▶ **DATA FOR ANALYSIS**:
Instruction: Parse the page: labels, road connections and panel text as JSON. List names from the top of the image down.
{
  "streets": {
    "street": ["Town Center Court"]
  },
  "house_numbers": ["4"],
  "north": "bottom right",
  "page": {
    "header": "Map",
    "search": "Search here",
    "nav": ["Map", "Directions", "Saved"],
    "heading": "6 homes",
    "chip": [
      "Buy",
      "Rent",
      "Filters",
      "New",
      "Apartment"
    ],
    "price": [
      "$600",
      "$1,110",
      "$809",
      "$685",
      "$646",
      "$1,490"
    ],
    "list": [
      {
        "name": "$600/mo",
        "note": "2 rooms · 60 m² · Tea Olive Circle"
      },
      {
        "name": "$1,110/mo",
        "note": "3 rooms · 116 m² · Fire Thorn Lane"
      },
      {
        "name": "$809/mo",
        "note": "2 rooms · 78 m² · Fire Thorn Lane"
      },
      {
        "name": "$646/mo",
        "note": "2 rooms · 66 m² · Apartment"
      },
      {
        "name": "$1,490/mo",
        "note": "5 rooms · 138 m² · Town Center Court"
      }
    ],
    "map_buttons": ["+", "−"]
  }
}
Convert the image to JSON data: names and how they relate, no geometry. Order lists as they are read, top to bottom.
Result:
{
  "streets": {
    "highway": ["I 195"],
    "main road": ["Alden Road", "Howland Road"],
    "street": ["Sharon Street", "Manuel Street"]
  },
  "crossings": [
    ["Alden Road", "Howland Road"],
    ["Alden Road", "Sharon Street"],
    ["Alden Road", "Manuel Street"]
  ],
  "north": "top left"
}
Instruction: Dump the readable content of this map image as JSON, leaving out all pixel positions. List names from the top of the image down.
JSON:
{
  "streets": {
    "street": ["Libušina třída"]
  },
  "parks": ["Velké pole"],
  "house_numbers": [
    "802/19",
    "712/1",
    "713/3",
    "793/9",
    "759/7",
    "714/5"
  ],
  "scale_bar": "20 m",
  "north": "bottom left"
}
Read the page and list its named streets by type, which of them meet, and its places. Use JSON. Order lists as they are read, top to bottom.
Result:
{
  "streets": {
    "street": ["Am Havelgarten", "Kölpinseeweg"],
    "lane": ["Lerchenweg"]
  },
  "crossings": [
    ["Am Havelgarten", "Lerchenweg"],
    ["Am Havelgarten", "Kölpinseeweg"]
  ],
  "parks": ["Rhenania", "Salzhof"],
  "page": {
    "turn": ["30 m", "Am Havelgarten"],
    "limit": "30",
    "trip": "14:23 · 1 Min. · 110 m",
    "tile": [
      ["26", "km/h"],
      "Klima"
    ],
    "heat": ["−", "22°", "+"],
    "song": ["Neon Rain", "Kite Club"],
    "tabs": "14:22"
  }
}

▶ **WHAT NEEDS TO BE DONE**: Scan the data above for the word "lists" and report every line where it is found.

▶ **ANSWER TO THIS PROBLEM**:
Convert the image to JSON data: names and how they relate, no geometry. Order lists as they are read, top to bottom.
Read the page and list its named streets by type, which of them meet, and its places. Use JSON. Order lists as they are read, top to bottom.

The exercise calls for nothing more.